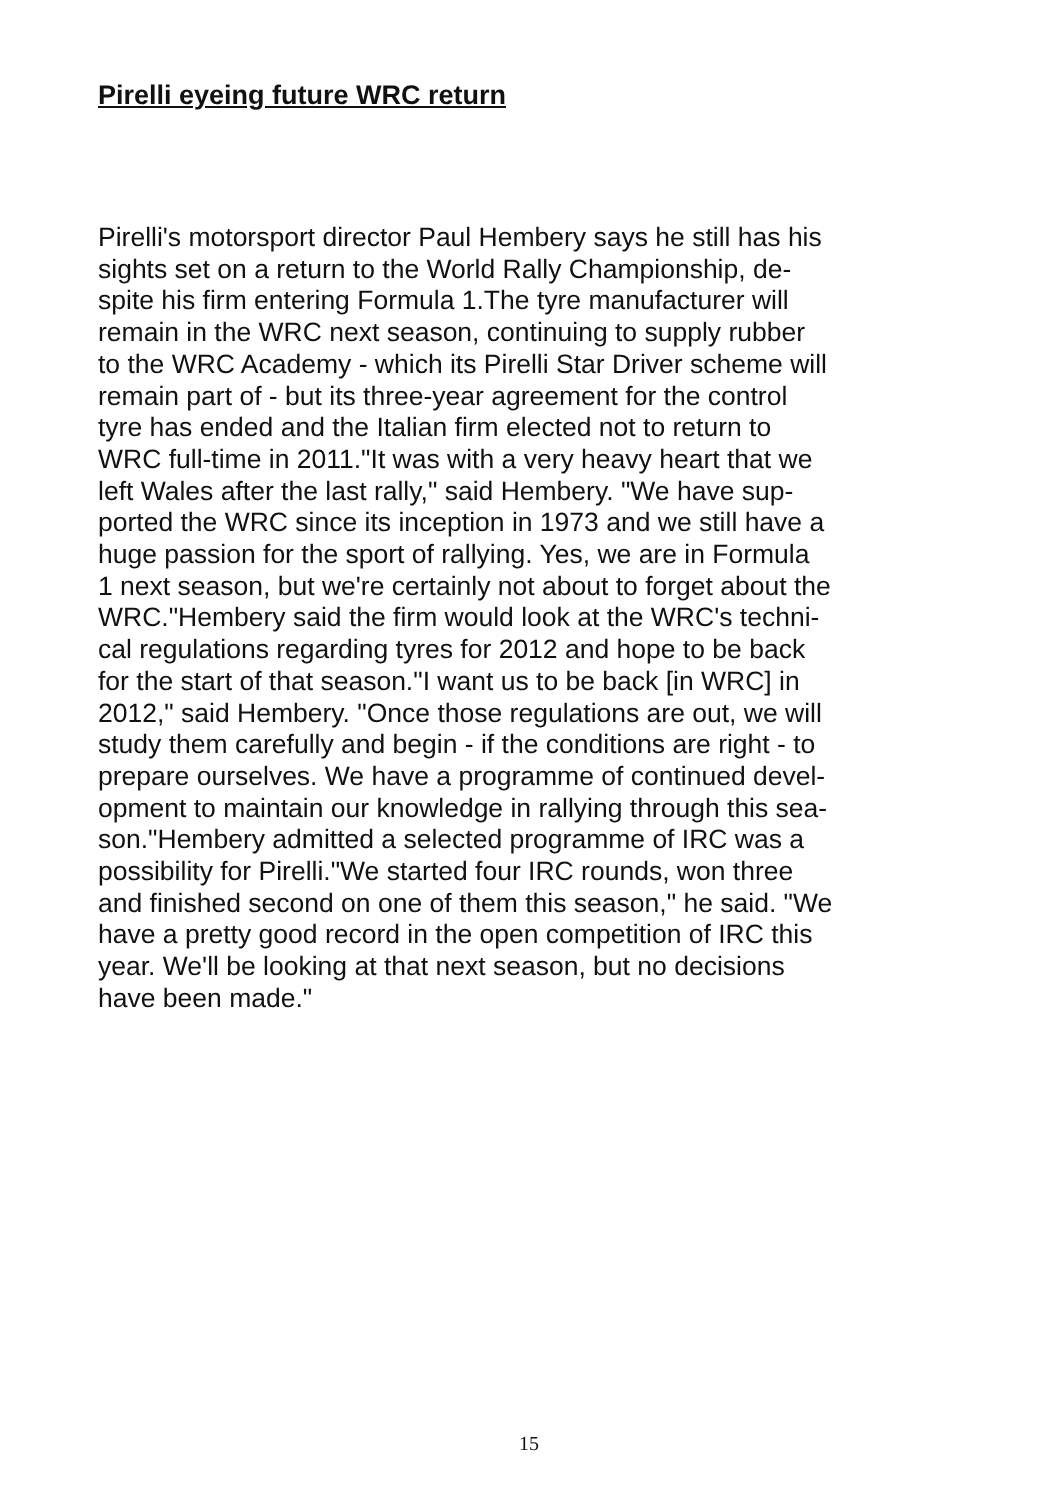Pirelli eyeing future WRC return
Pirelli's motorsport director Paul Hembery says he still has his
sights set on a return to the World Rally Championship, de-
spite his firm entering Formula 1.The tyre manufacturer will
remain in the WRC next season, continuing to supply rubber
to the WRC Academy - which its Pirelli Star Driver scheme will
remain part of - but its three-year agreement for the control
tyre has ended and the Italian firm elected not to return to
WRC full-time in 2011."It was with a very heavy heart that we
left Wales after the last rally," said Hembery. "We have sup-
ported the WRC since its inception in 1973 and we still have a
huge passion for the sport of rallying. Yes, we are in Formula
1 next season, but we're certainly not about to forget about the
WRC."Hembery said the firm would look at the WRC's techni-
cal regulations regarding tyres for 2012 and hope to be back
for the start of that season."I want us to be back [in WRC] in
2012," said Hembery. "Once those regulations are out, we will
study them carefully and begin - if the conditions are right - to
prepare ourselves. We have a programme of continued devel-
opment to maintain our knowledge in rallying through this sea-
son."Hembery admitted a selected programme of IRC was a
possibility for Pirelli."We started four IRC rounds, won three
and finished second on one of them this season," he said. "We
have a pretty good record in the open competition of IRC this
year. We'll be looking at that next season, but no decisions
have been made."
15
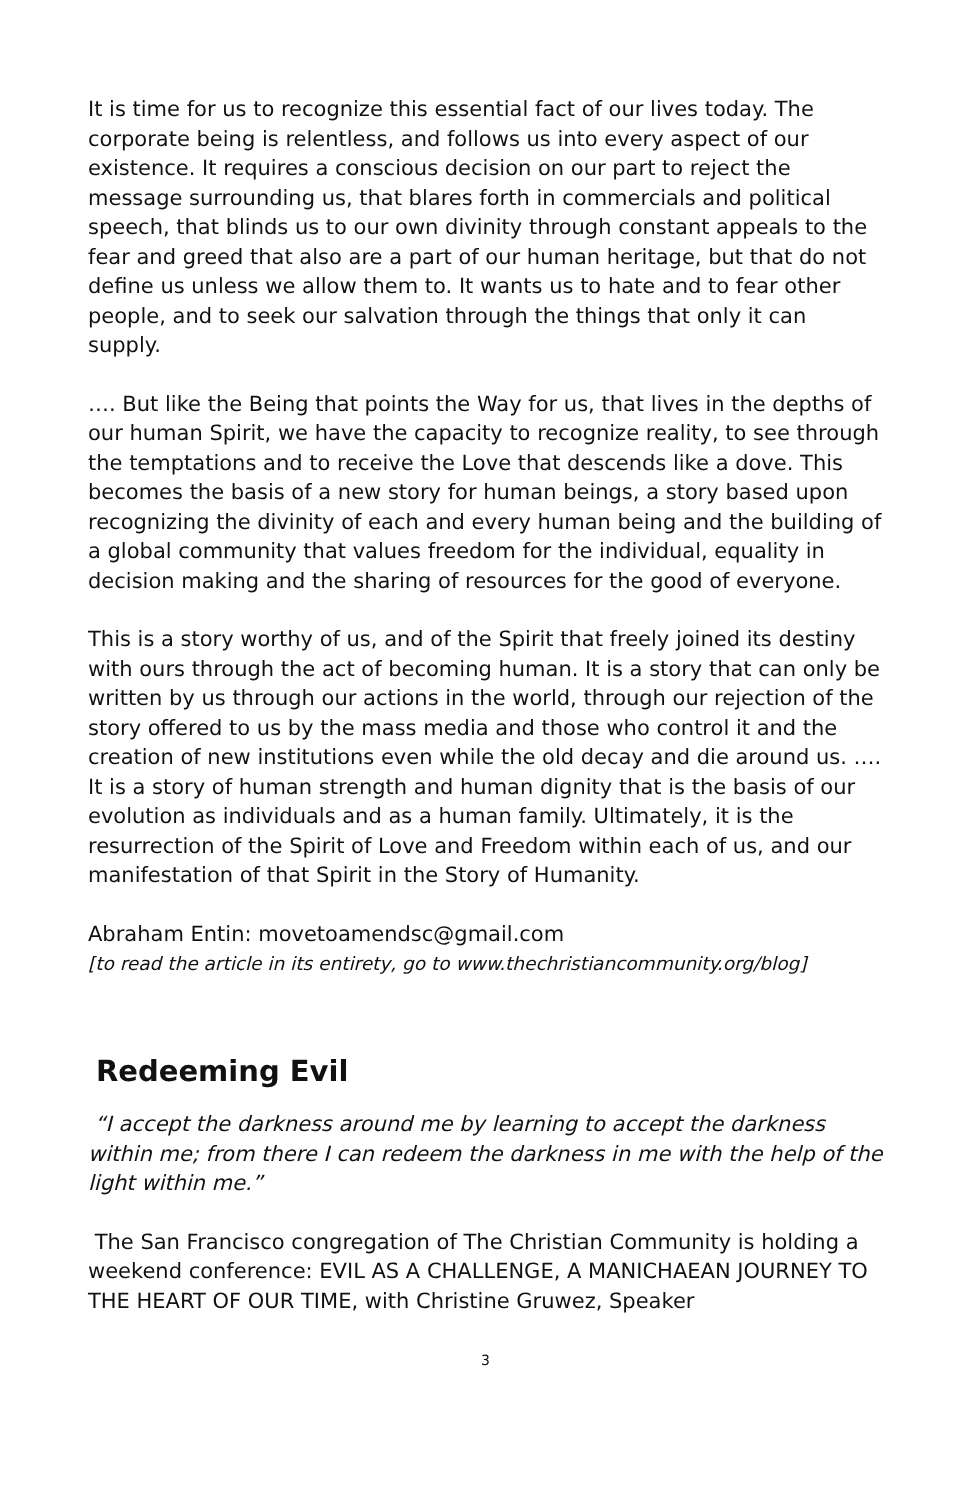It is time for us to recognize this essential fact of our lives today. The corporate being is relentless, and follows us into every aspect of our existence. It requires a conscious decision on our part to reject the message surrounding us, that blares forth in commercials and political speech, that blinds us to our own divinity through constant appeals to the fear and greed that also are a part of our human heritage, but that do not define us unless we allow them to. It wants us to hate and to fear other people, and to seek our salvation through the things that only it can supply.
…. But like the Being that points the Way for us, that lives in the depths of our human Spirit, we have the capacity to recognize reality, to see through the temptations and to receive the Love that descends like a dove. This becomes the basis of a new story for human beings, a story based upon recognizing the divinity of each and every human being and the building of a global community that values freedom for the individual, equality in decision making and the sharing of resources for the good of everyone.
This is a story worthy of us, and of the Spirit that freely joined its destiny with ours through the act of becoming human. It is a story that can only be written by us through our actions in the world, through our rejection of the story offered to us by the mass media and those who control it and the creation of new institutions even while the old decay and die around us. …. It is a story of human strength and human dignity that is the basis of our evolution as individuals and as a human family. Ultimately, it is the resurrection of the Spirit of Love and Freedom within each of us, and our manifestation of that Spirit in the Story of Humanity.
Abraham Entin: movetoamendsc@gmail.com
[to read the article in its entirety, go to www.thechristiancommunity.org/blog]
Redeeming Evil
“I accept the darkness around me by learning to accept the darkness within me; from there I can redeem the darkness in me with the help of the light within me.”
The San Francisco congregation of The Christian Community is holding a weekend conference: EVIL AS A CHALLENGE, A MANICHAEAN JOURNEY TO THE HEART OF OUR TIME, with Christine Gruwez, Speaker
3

* Assignment *
Your answer must be everything above from the line with "and finished second" down to the line with "It is time for", word for word, and no pictures.

* Answer box *
and finished second on one of them this season," he said. "We
have a pretty good record in the open competition of IRC this
year. We'll be looking at that next season, but no decisions
have been made."
15
It is time for us to recognize this essential fact of our lives today. The corporate being is relentless, and follows us into every aspect of our existence. It requires a conscious decision on our part to reject the message surrounding us, that blares forth in commercials and political speech, that blinds us to our own divinity through constant appeals to the fear and greed that also are a part of our human heritage, but that do not define us unless we allow them to. It wants us to hate and to fear other people, and to seek our salvation through the things that only it can supply.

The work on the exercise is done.